Study text ▸
========

CSE411: Introduction to Compilers

Abstract Syntax Tree

Jooyong Yi (UNIST)

Where We Are

         |-------|            |--------|        
Source → | Lexer | → tokens → | Parser | → parse
Program  |       |            |        |   tree 
         |-------|            |--------|        
                                                        

So far, we know that ...

         |-------|            |--------|        
Source → | Lexer | → tokens → | Parser | → parse
Program  |       |            |        |   tree 
         |-------|            |--------|        
                                                        

So far, we know that ...

         |-------|            |--------|        
Source → | Lexer | → tokens → | Parser | → parse
Program  |       |            |        |   tree 
         |-------|            |--------|        
                                                        
  • The source program is grammatically correct.

We still do not know ...

         |-------|            |--------|        
Source → | Lexer | → tokens → | Parser | → parse
Program  |       |            |        |   tree 
         |-------|            |--------|        
                                                        
  • How to generate the target program.
  • How to optimize the program.
  • Whether the program satisfies desired semantic properties such as the lack of type errors.

How to attach semantic information to the parse tree?

========

Record extracts ▸
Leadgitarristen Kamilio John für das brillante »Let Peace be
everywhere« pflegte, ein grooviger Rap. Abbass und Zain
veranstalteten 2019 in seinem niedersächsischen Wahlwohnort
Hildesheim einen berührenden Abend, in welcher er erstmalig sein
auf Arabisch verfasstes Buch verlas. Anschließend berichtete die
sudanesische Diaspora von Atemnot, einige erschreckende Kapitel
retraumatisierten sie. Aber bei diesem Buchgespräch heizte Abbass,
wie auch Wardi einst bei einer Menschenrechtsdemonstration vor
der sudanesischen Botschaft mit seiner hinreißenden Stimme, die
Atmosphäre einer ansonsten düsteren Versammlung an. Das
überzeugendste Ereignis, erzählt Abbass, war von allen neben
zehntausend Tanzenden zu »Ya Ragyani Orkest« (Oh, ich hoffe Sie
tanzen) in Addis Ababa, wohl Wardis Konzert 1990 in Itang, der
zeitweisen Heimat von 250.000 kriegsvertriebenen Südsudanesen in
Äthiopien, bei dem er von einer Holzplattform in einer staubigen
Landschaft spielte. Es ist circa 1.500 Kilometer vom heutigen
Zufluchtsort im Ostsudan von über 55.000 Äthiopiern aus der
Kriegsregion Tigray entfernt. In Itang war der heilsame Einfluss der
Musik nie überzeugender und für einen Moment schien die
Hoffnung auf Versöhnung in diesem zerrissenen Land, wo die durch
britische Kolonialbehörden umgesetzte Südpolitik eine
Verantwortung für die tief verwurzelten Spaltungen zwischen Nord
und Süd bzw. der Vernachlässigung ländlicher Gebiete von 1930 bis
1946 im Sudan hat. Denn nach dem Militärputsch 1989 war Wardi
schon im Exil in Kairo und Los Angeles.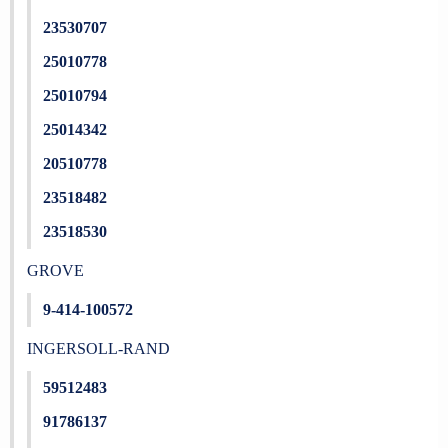
23530707
25010778
25010794
25014342
20510778
23518482
23518530
GROVE
9-414-100572
INGERSOLL-RAND
59512483
91786137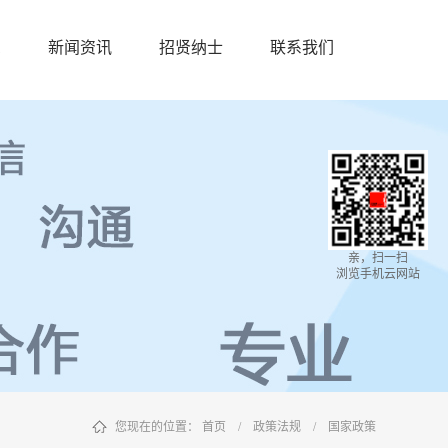
息
新闻资讯
招贤纳士
联系我们
亲，扫一扫
浏览手机云网站
您现在的位置：
首页
/
政策法规
/
国家政策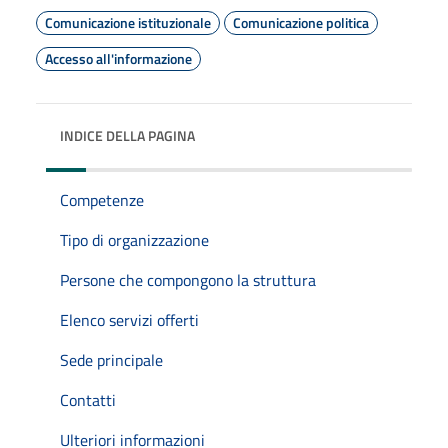
Comunicazione istituzionale
Comunicazione politica
Accesso all'informazione
INDICE DELLA PAGINA
Competenze
Tipo di organizzazione
Persone che compongono la struttura
Elenco servizi offerti
Sede principale
Contatti
Ulteriori informazioni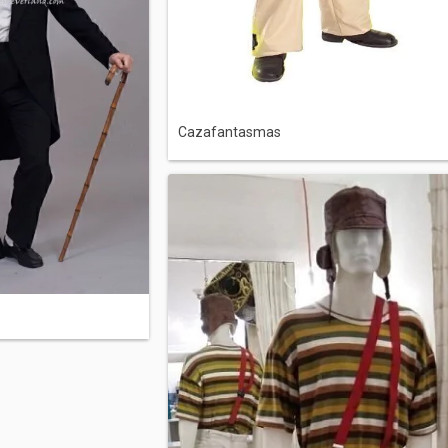
Cazafantasmas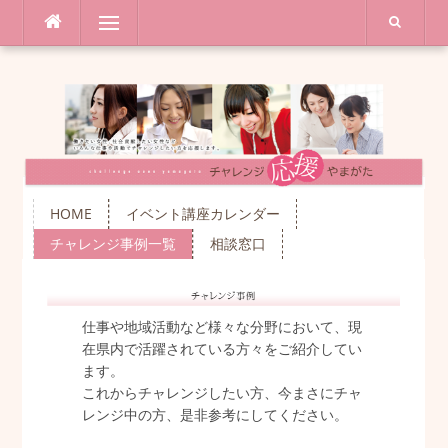
コ
メニュー
ン
テ
ン
ツ
へ
ス
キ
ッ
プ
HOME
イベント講座カレンダー
チャレンジ事例一覧
相談窓口
仕事や地域活動など様々な分野において、現
在県内で活躍されている方々をご紹介してい
ます。
これからチャレンジしたい方、今まさにチャ
レンジ中の方、是非参考にしてください。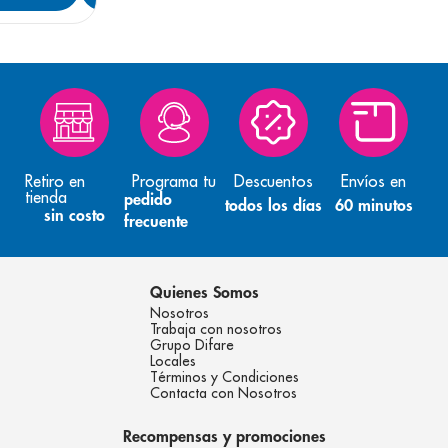
Retiro en
Programa tu
Descuentos
Envíos en
tienda
pedido
todos los días
60 minutos
sin costo
frecuente
Quienes Somos
Nosotros
Trabaja con nosotros
Grupo Difare
Locales
Términos y Condiciones
Contacta con Nosotros
Recompensas y promociones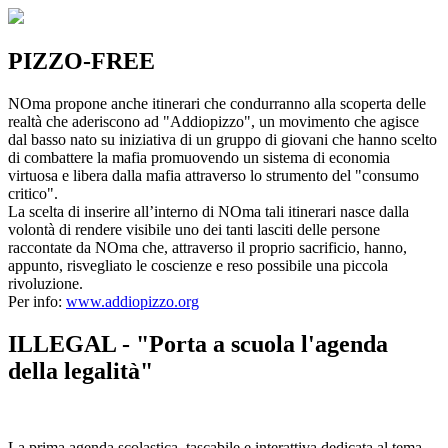
PIZZO-FREE
NOma propone anche itinerari che condurranno alla scoperta delle
realtà che aderiscono ad "Addiopizzo", un movimento che agisce
dal basso nato su iniziativa di un gruppo di giovani che hanno scelto
di combattere la mafia promuovendo un sistema di economia
virtuosa e libera dalla mafia attraverso lo strumento del "consumo
critico".
La scelta di inserire all’interno di NOma tali itinerari nasce dalla
volontà di rendere visibile uno dei tanti lasciti delle persone
raccontate da NOma che, attraverso il proprio sacrificio, hanno,
appunto, risvegliato le coscienze e reso possibile una piccola
rivoluzione.
Per info:
www.addiopizzo.org
ILLEGAL - "Porta a scuola l'agenda
della legalità"
La prima agenda scolastica, tascabile e interattiva dedicata al tema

========

List of tasks ▸
1 – In the compiler slides, what example of a desired semantic property is given?
2 – For each statement, say whether it agrees with the compiler slides:
(a) It is already known how to optimize the program.
(b) The slides belong to a course titled Introduction to Compilers.
(c) It is known that the source program is grammatically correct.

Exercise results ▸
1 – The lack of type errors.

2 –
(a) No: "We still do not know ..." lists "How to optimize the program."
(b) Yes: "CSE411: Introduction to Compilers"
(c) Yes: "The source program is grammatically correct."